━━━━━ Extract ━━━━━

AGC reconciler end-to-end — Deploy a RunnerGroup, verify the AGC starts exactly one listener goroutine at rest (the permanent baseline). Enqueue jobs via the fake broker and verify additional goroutines spawn up to .spec.maxListeners. Verify idle goroutines shut down once the queue empties, leaving exactly one active listener. Update .spec.maxListeners, verify the new ceiling takes effect without restarting in-flight goroutines. Delete the resource, verify all goroutines exit and no agent Secrets or worker Pods are orphaned.
Secret lifecycle — Verify that a Secret is created with the correct payload labels when a job is intercepted, scoped to the correct tenant namespace, and deleted after the pod terminates. In envtest, pod phase must be advanced manually (no kubelet) — tests set the pod status to Succeeded via the status subresource client.
Event-driven pod completion — Verify the provisioner's InformerPodWaiter resolves a blocked session when the shared Pod informer observes the worker pod reach a terminal phase (and on pod deletion), rather than polling pod state on a timer. TestInformerPodWaiter_RealInformer runs a real manager cache against envtest, creates a pod, advances its status to Succeeded via the status subresource, and asserts WaitForCompletion returns promptly with the terminal phase.
Worker-Pod watch re-triggers reconciliation — Verify the RunnerGroup controller watches the worker Pods its provisioner creates, so a Pod lifecycle event (create on job acquire, terminal-phase transition, eviction, or delete) re-triggers a reconcile and refreshes the RunnerGroup's status without waiting for the next spec change or cache resync. TestAGC_Reconciler_WorkerPodEventTriggersReconcile runs a real manager against envtest, lets the controller quiesce (its reconcile count stops increasing), injects a sentinel condition into the listener-condition channel, then creates a labelled worker Pod and asserts the resulting reconcile both increments the reconcile count and flushes the buffered condition into status. The watch is deliberately Pods-only — a Secret watch would establish a Secret informer and cache credential material, violating the W3/H-2 cache-isolation property.

━━━━━ Extracted material ━━━━━

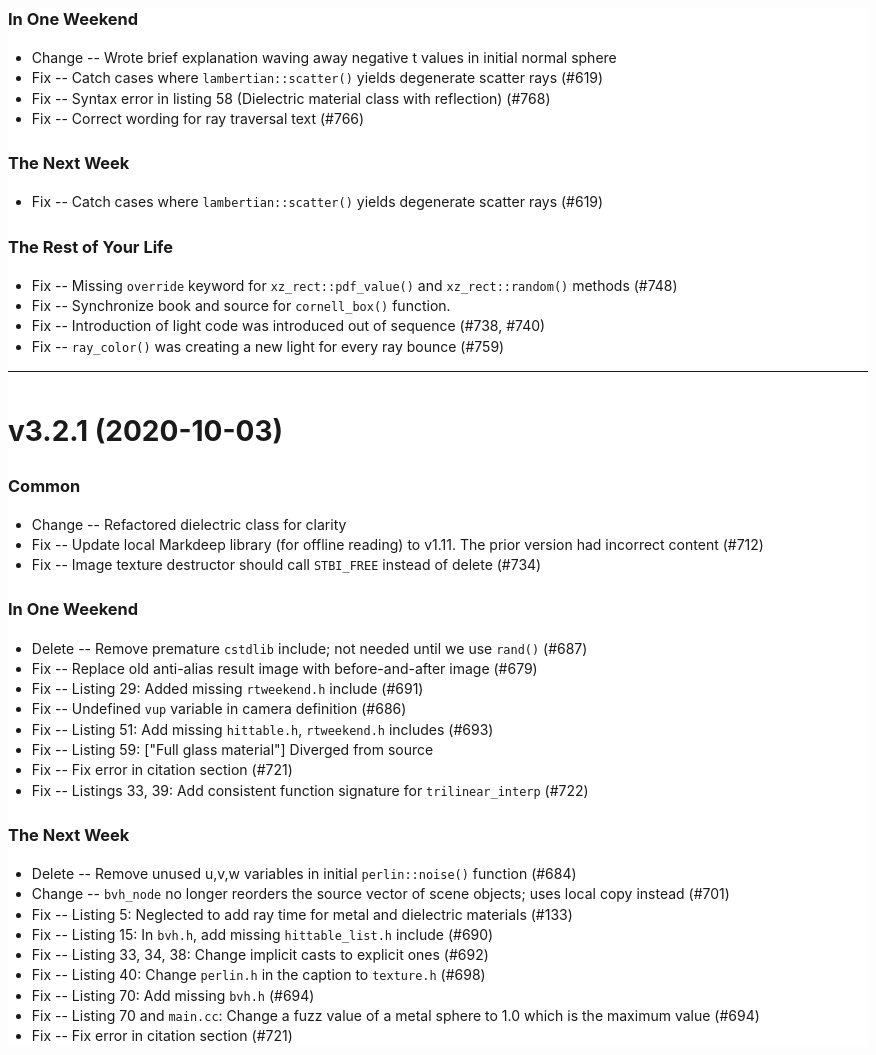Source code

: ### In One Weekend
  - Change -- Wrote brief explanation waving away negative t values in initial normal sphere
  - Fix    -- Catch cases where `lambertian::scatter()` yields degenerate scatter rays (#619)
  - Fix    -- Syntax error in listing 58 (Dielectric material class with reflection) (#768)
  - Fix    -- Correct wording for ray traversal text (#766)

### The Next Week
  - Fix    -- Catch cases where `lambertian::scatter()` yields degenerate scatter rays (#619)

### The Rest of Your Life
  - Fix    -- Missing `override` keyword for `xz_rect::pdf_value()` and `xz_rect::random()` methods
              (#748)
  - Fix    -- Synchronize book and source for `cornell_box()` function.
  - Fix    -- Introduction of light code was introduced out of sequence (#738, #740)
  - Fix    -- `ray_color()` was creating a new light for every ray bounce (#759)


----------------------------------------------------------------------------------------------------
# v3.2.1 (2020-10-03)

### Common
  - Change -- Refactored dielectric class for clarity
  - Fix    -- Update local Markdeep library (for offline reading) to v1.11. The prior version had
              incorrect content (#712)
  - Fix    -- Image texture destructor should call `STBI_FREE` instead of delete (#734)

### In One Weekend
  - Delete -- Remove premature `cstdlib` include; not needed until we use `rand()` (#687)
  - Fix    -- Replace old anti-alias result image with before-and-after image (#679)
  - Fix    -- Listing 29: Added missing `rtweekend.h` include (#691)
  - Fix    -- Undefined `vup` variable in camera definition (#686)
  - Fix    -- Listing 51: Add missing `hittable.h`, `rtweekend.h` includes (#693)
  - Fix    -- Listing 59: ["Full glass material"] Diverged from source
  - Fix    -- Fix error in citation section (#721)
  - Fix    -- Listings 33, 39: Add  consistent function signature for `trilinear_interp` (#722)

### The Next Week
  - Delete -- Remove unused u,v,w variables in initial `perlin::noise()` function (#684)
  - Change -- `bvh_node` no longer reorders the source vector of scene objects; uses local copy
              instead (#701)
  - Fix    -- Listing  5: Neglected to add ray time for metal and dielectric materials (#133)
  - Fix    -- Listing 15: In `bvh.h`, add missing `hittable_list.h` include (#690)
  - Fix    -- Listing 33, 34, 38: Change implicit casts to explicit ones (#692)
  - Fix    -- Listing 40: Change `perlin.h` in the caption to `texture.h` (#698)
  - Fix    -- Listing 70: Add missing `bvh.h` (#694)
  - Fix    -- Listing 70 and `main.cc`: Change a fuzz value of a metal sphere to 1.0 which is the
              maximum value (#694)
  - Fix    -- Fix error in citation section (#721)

━━━━━

**Problem set**
1 > In the test plan, swap "goroutines" for "threads" and write out the passage from "AGC reconciler end-to-end" to "status subresource client.".
2 > Based on the test plan, mark each statement yes or no and quote the deciding words: (a) once the queue empties, exactly one active listener should remain; (b) in envtest, pod phase advances on its own; (c) the RunnerGroup controller also watches Secrets.
The material has no role in this work.

**Results of the tasks**
1 >
AGC reconciler end-to-end — Deploy a RunnerGroup, verify the AGC starts exactly one listener goroutine at rest (the permanent baseline). Enqueue jobs via the fake broker and verify additional threads spawn up to .spec.maxListeners. Verify idle threads shut down once the queue empties, leaving exactly one active listener. Update .spec.maxListeners, verify the new ceiling takes effect without restarting in-flight threads. Delete the resource, verify all threads exit and no agent Secrets or worker Pods are orphaned.
Secret lifecycle — Verify that a Secret is created with the correct payload labels when a job is intercepted, scoped to the correct tenant namespace, and deleted after the pod terminates. In envtest, pod phase must be advanced manually (no kubelet) — tests set the pod status to Succeeded via the status subresource client.

2 >
(a) Yes: "Verify idle goroutines shut down once the queue empties, leaving exactly one active listener."
(b) No: "In envtest, pod phase must be advanced manually (no kubelet)"
(c) No: "The watch is deliberately Pods-only"